The traditional potters' wheel is called a 'Saka poruwa' (සක පෝරුව). This is a wheel roughly 2.5 feet in diameter. It is flexible to rotate and fixed firmly to the ground. The traditional wheel was rotated by the potters' wife or a child while the potter fashioned the pot. In the current era, most potters' wheels are driven by electric motors. The potter places a ball of clay at the centre of the wheel then while rotating the wheel, moulds it into a pot with both hands. This shape is then further refined and the mouth formed using the wheel. The pot is sliced from the wheel and removed using a small spoke. The rim is finished with a piece of cloth or rubber tubing. Further shaping and trimming are done. The pot is kept for another day to dry before finishing the bottom of the pot. The potter takes the pot in his left hand and a bat-shaped wooden tool in his right - the 'Walantalana Lalla' (වලං තලන ලෑල්ල) or 'Mati Aluwa' (මැටි අලුව). He then holds a round stone inside the pot near the bottom while shaping the pot externally by patting it with the Walantalana Lalla. The pot is then burnished smooth with the bat and decoration is added.

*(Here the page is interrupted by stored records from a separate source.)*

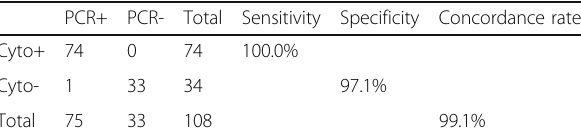
Table 5 Concordance rates determined between cytogenetic analysis and multi-fusion gene F-qRT-PCR screening in 108 AML patients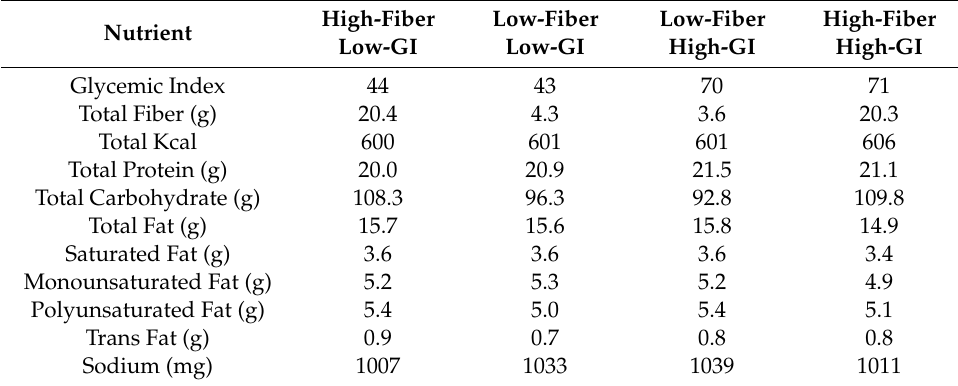
Table 1. Nutrient composition and glycemic index of the study meals.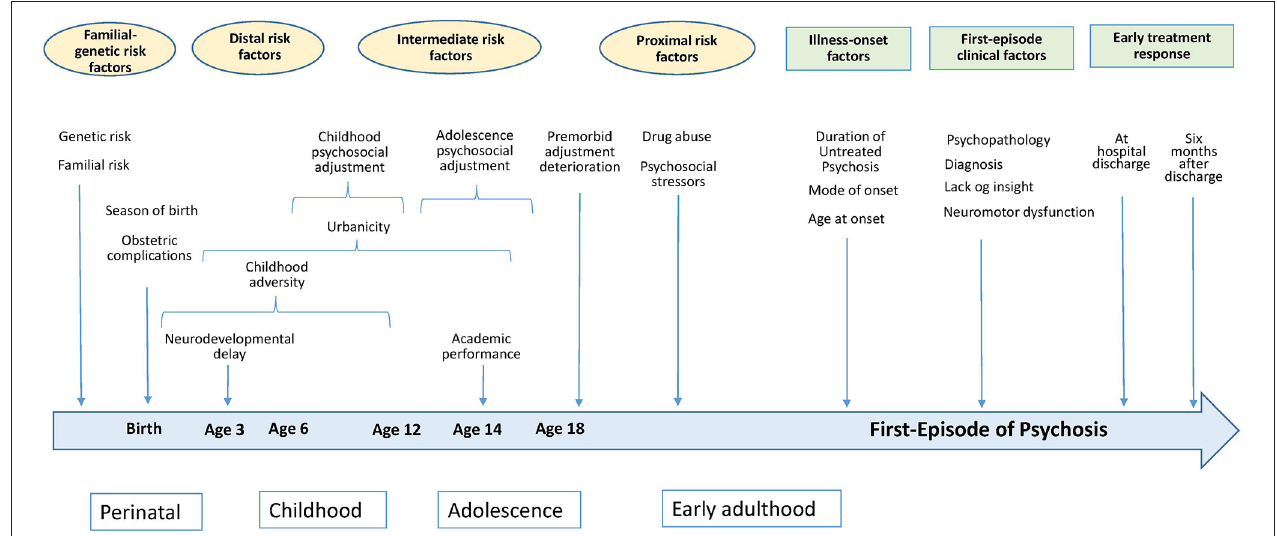
FIGURE 1 | A schematic time-line representation of baseline predictors of long-term outcomes of psychotic disorders.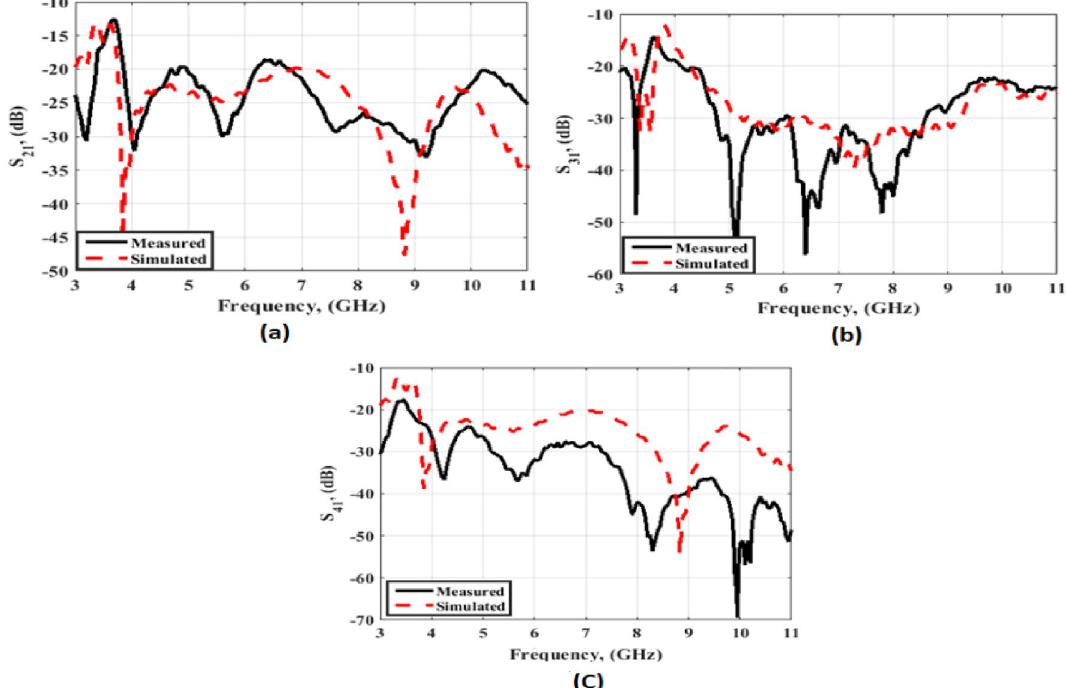
Figure 9. Transmission coefficients outcomes of the flexible MIMO antenna ( a ) S 21 , ( b ) S 31 , ( c ) S 41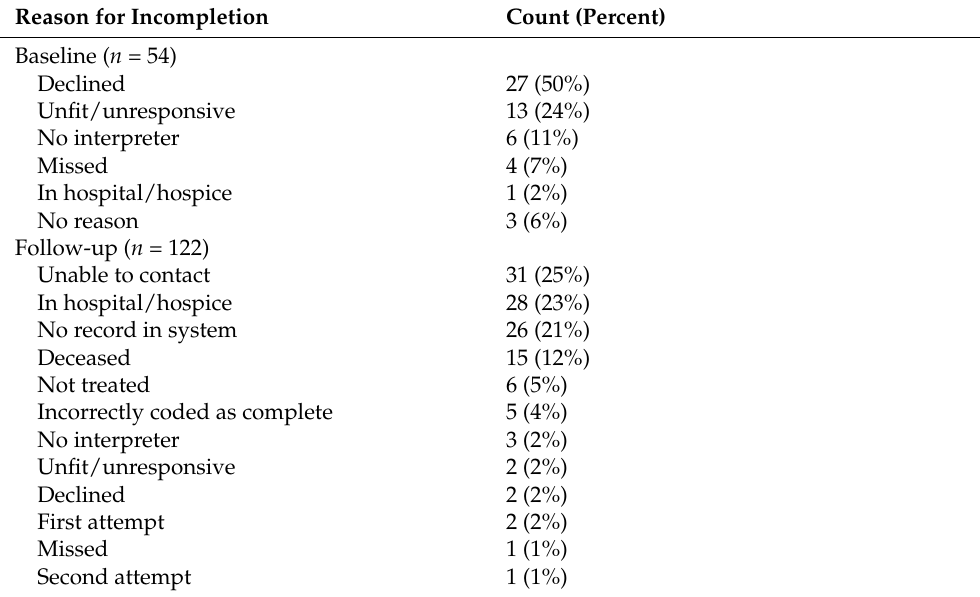
Table 2. Reason for incompletion.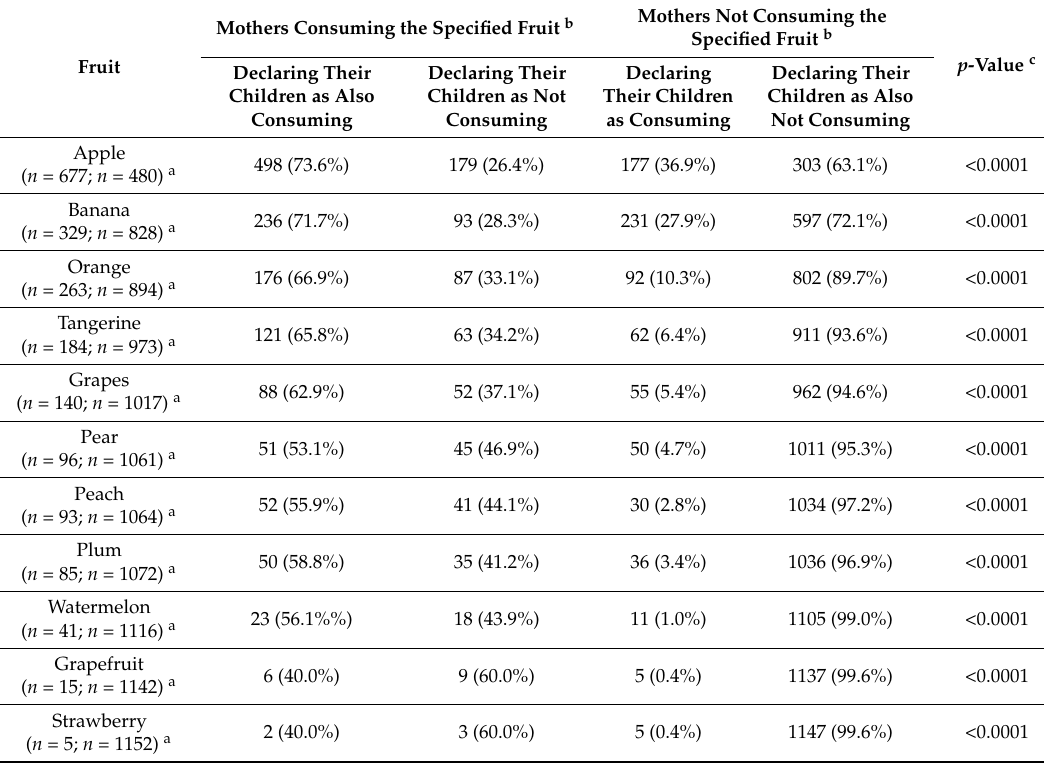
Table 2. Analysis of the association between the fruit consumption behaviors of mothers and their declared fruit consumption behaviors of their children in a national sample of Romanian respondents ( n =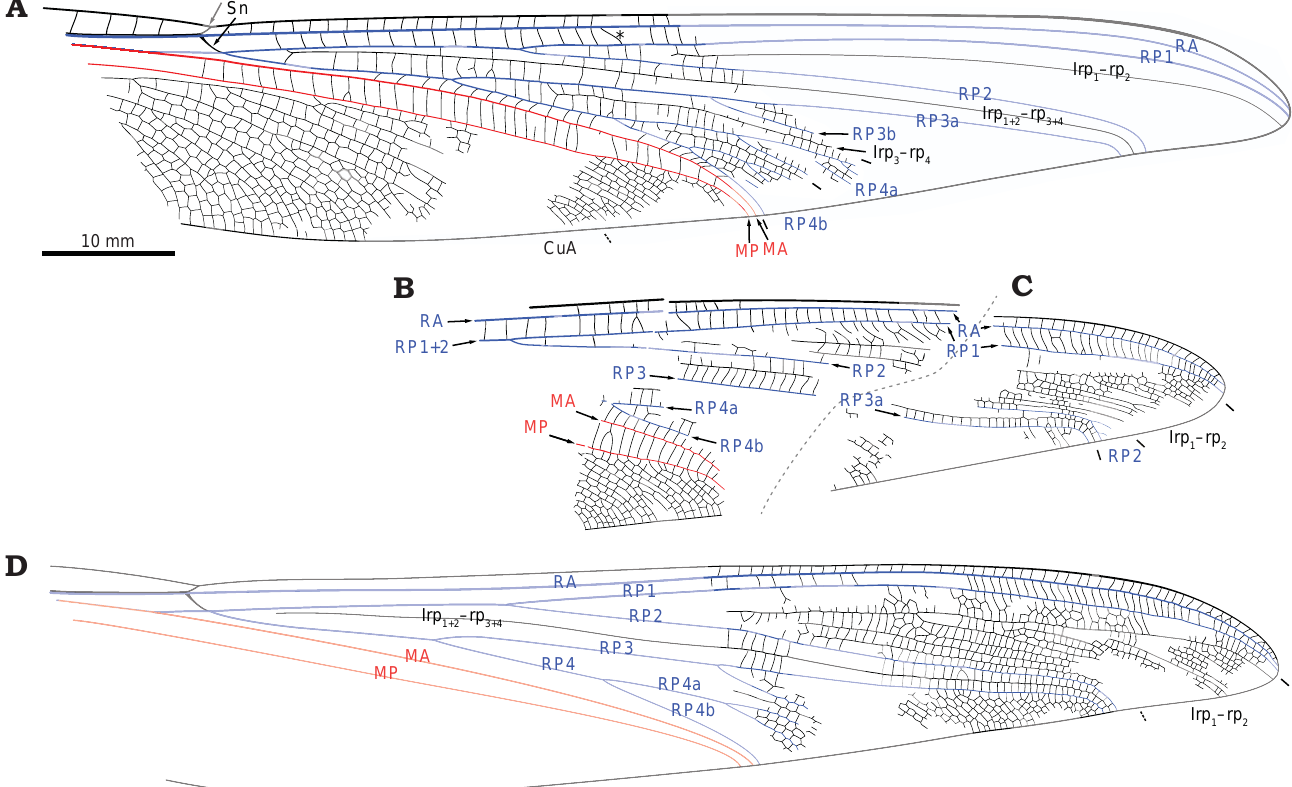
Fig. 1. Triadotypid insect Reisia rieki sp. nov. from Carnian (Triassic) of Kapokkraal (A, B, D) and Aasvoëlberg (C) localities, Molteno Formation, Karoo Basin, South Africa. A . PRE/F/17569, right wing. B . PRE/F/16442, left wing. C . PRE/F/10616, right wing. D . PRE/F/17499, right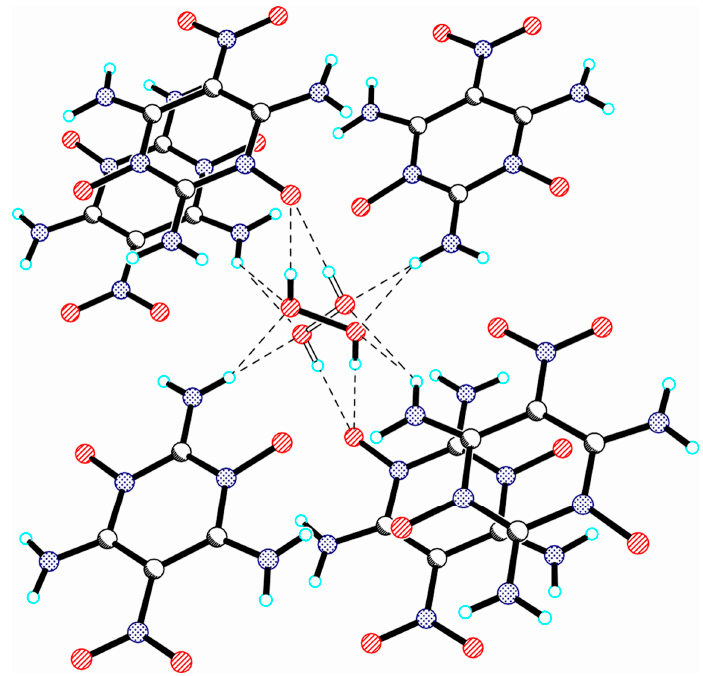
Figure 16. Fragment of the crystal structure of 2,4,6-triamino-5-nitropyrimidine-1,3-dioxide peroxosolvate, illustrating the interaction of Н 2 О 2 with surrounding host molecules through O-H···O and N-H···O bonds (dashed lines).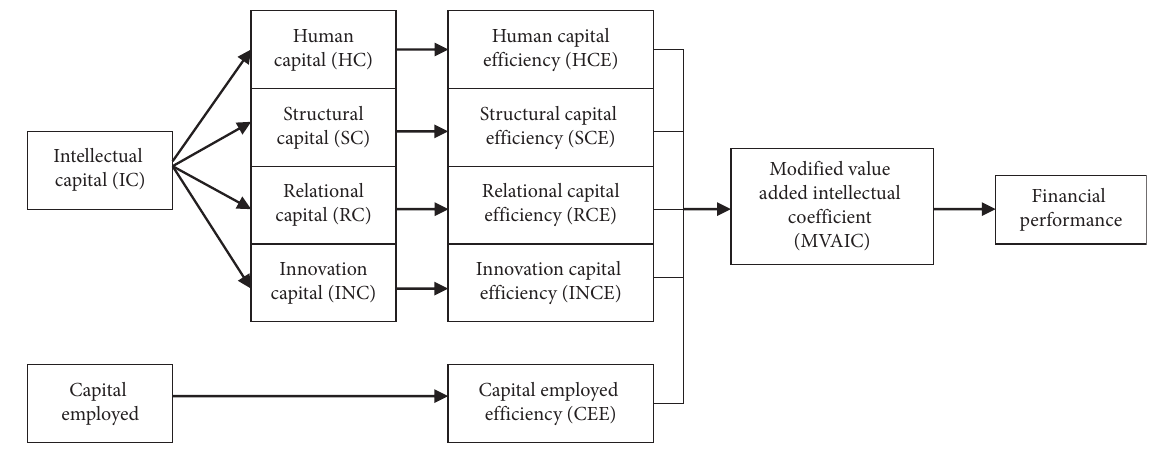
Figure 1: Conceptual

The potter makes a kiln to fire pots to the required temperature. This has a square-shaped enclosure and is built from bricks with a dome made of sticks and clay. The most common fuel materials are coconut husks and wood due to their ready availability. There are a few vents in the kiln to allow smoke to escape. Pots are stacked inside the kiln and first it is smoked for around two days. This process is called 'Dun gahanawa' (දුං ගහනවා). Then the temperature is gradually increased and the pots are fired for another one day to ensure pots are fired adequately, as otherwise many pots break when they are taken out from the kiln. After firing, the kiln is kept intact for about two days while the contents cool. Then the kiln is broken and the pots are taken out.

This is the traditional process of making a pot. There are some new techniques added. But still, most of the potters make their pots in a traditional way in Sri Lanka.

== Current status and new developments of the industry ==
Considering the current SME sector in Sri Lanka traditional pottery industry faces many challenges such as material scarcity and inadequate affordability. This sector still generates a low profit. Therefore, many people who are involved in the pottery industry face many socioeconomic issues. Lack of modern technology, inefficiency of production, and high rate of damage are some of the major problems they face.

In 2020, the government headed by president Gotabaya Rajapaksa made efforts to develop traditional industries including pottery. As an initiative new state ministry was formed as 'Clay, Cane, Brass, Furniture, and Rural Industry Promotion state ministry'. Under this ministry, it is expected to identify the problems in traditional industries and develop them as SMEs by giving short term and long-term solutions.